My Mother’s Italian, My Father’s Jewish and I’m Home for the Holidays
December 27, 2019 7:00pm
Steve Solomon spent a good chunk of his professional life as a physics teacher and high school administrator in Brooklyn. He took a chance and left the stability of a steady paycheck to follow his heart into comedy. The newly-minted comic found he was competing against comedians 25 years younger, and while he could hold his own, he couldn’t make a living. Comic Pat Cooper heard his repertoire of some hundred voices, dialects and sound effects and told him to take his act to Florida.
It was a good move. Solomon came up with the name for a show, My Mother’s Italian, My Father’s Jewish, and I’m in Therapy, and then built an act around the title while perfecting it on a cruise ship. The show went on to an award-winning stint on Broadway. Now Solomon has trained several people to do the show and it is performed around the world. He followed that show with My Mother’s Italian, My Father’s Jewish and I’m Home for the Holidays, which takes family togetherness to a new level when everyone gets together for the holidays.

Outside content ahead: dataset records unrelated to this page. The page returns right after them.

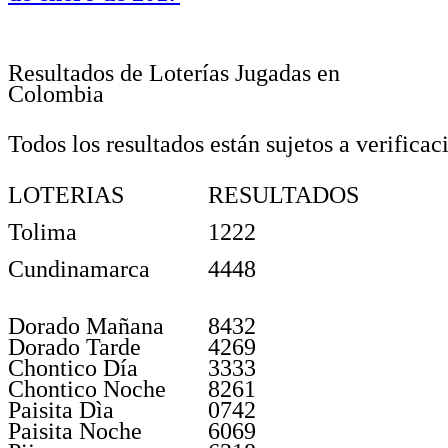
Resultados de Loterías Jugadas en
Colombia
Todos los resultados están sujetos a verificac
LOTERIAS
RESULTADOS
Tolima
1222
Cundinamarca
4448
Dorado Mañana
8432
Dorado Tarde
4269
Chontico Día
3333
Chontico Noche
8261
Paisita Dìa
0742
Paisita Noche
6069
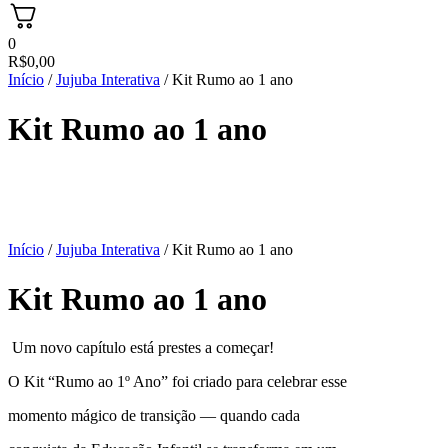
0
R$
0,00
Início
/
Jujuba Interativa
/ Kit Rumo ao 1 ano
Kit Rumo ao 1 ano
Início
/
Jujuba Interativa
/ Kit Rumo ao 1 ano
Kit Rumo ao 1 ano
Um novo capítulo está prestes a começar!
O Kit “Rumo ao 1º Ano” foi criado para celebrar esse
momento mágico de transição — quando cada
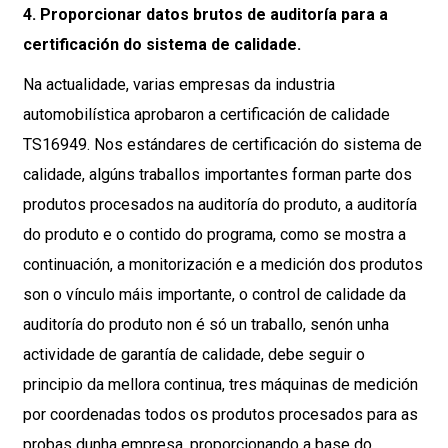
4. Proporcionar datos brutos de auditoría para a
certificación do sistema de calidade.
Na actualidade, varias empresas da industria
automobilística aprobaron a certificación de calidade
TS16949. Nos estándares de certificación do sistema de
calidade, algúns traballos importantes forman parte dos
produtos procesados ​​na auditoría do produto, a auditoría
do produto e o contido do programa, como se mostra a
continuación, a monitorización e a medición dos produtos
son o vínculo máis importante, o control de calidade da
auditoría do produto non é só un traballo, senón unha
actividade de garantía de calidade, debe seguir o
principio da mellora continua, tres máquinas de medición
por coordenadas todos os produtos procesados ​​para as
probas dunha empresa, proporcionando a base do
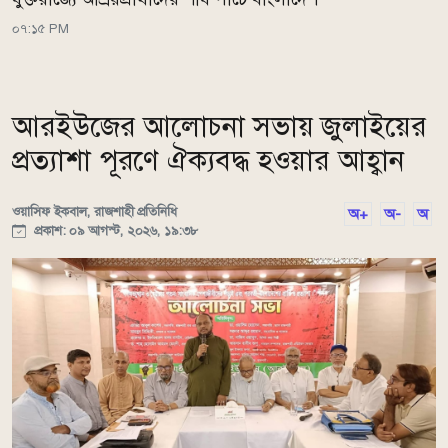
০৭:১৫ PM
আরইউজের আলোচনা সভায় জুলাইয়ের
প্রত্যাশা পূরণে ঐক্যবদ্ধ হওয়ার আহ্বান
ওয়াসিফ ইকবাল, রাজশাহী প্রতিনিধি
অ+
অ-
অ
প্রকাশ: ০৯ আগস্ট, ২০২৬, ১৯:৩৮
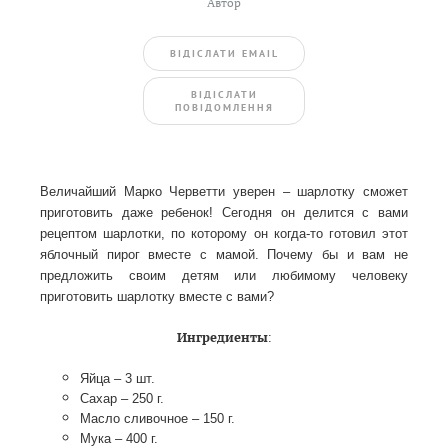
Автор
ВIДIСЛАТИ EMAIL
BIДIСЛАТИ
ПОВIДОМЛЕННЯ
Величайший Марко Черветти уверен – шарлотку сможет
приготовить даже ребенок! Сегодня он делится с вами
рецептом шарлотки, по которому он когда-то готовил этот
яблочный пирог вместе с мамой. Почему бы и вам не
предложить своим детям или любимому человеку
приготовить шарлотку вместе с вами?
Ингредиенты
:
Яйца – 3 шт.
Сахар – 250 г.
Масло сливочное – 150 г.
Мука – 400 г.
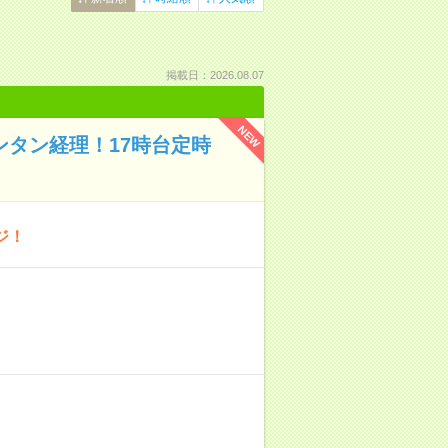
掲載日：2026.08.07
NEW
ンタン経理！17時台定時
ジ！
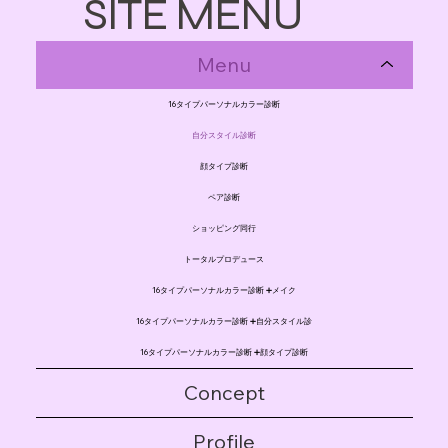
SITE MENU
Menu
16タイプパーソナルカラー診断
自分スタイル診断
顔タイプ診断
ペア診断
ショッピング同行
トータルプロデュース
16タイプパーソナルカラー診断 ➕メイク
16タイプパーソナルカラー診断 ➕自分スタイル診
16タイプパーソナルカラー診断 ➕顔タイプ診断
Concept
Profile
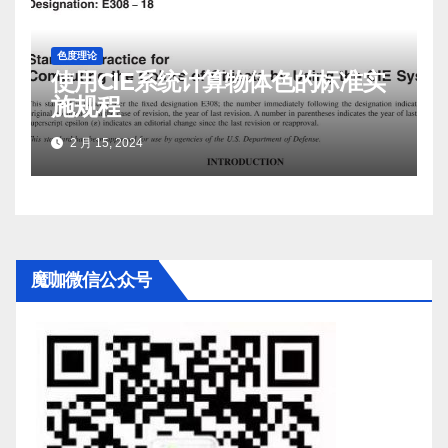
色度理论
使用CIE系统计算物体色的标准实
施规程
2 月 15, 2024
魔咖微信公众号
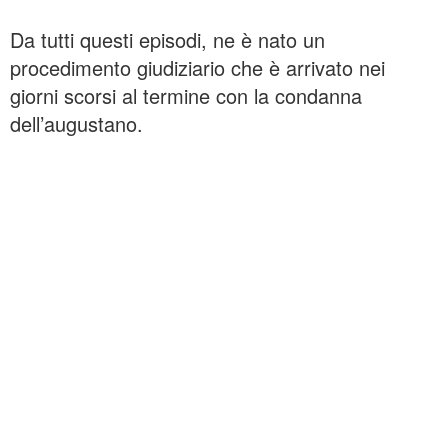
Da tutti questi episodi, ne è nato un
procedimento giudiziario che è arrivato nei
giorni scorsi al termine con la condanna
dell’augustano.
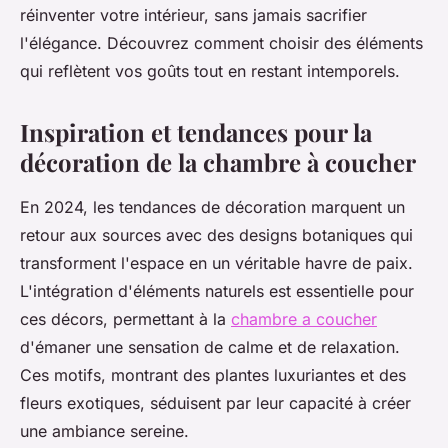
réinventer votre intérieur, sans jamais sacrifier
l'élégance. Découvrez comment choisir des éléments
qui reflètent vos goûts tout en restant intemporels.
Inspiration et tendances pour la
décoration de la chambre à coucher
En 2024, les tendances de décoration marquent un
retour aux sources avec des designs botaniques qui
transforment l'espace en un véritable havre de paix.
L'intégration d'éléments naturels est essentielle pour
ces décors, permettant à la
chambre a coucher
d'émaner une sensation de calme et de relaxation.
Ces motifs, montrant des plantes luxuriantes et des
fleurs exotiques, séduisent par leur capacité à créer
une ambiance sereine.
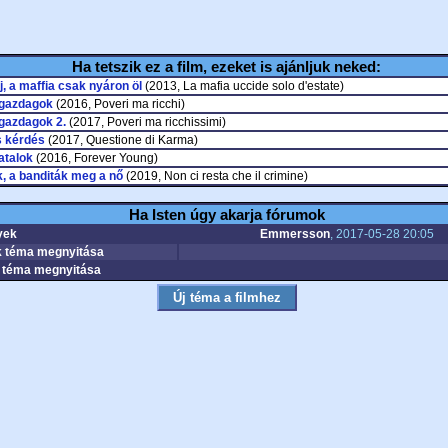
Ha tetszik ez a film, ezeket is ajánljuk neked:
, a maffia csak nyáron öl
(2013, La mafia uccide solo d'estate)
gazdagok
(2016, Poveri ma ricchi)
gazdagok 2.
(2017, Poveri ma ricchissimi)
 kérdés
(2017, Questione di Karma)
atalok
(2016, Forever Young)
, a banditák meg a nő
(2019, Non ci resta che il crimine)
Ha Isten úgy akarja fórumok
yek
Emmersson
, 2017-05-28 20:05
 téma megnyitása
téma megnyitása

Solomon said that the play is successful around the world because families are the same around the world and that family is the best source for material. “You don’t have to be Jewish or Italian,” he said. “You just have to be able to leave a family dinner with heartburn and a headache. There are 32 people at the dinner and one bathroom and one plunger. When you grow up in a big family, as I did, you grow and change. You tolerate things as a kid because you didn’t know any better. When you come back, one uncle has dementia and the other has terminal gas.”
Lest you think Solomon’s family members might take offence at his good-natured barbs, he said that they are among his biggest fans. “They love knowing they’re in it and they love coming to see it,” he said. “My Stupid Cousin Kenny comes, but he gets annoyed. Of course, he thinks that Hamburger Helper comes with somebody to help. I impersonate my Sister the Smoker so well that my family thinks it’s her.”
Also at the party are Uncle Willie, Stuttering Cousin Bob, Steve’s new therapist, Cousin Sal and his parole officer and a variety of characters every one of us knows from our own families.
While the show is scripted, there is room for improvisation. “On any given night, there will be 10-20 percent off-script,” he said. “If I get a good laugh, the stage manager writes it into the script. You can’t ignore a cell phone. I ask for the phone and say, ‘It’s my mother.’ If someone is late, I stop and say, ‘Sit down, can I get you a watch?’ I lean over and tell him, ‘Here’s what you missed.’” Solomon said that he can only see two or three rows off stage and it’s the “grumpies” who are always looking at him. “In South Florida, you get a lot of grumpy old people,” he said.
You’ve been given fair warning. If you’re late, have a ringing cell phone, or are grumpy, you may well become part of the show. It won’t bother Steve Solomon at all.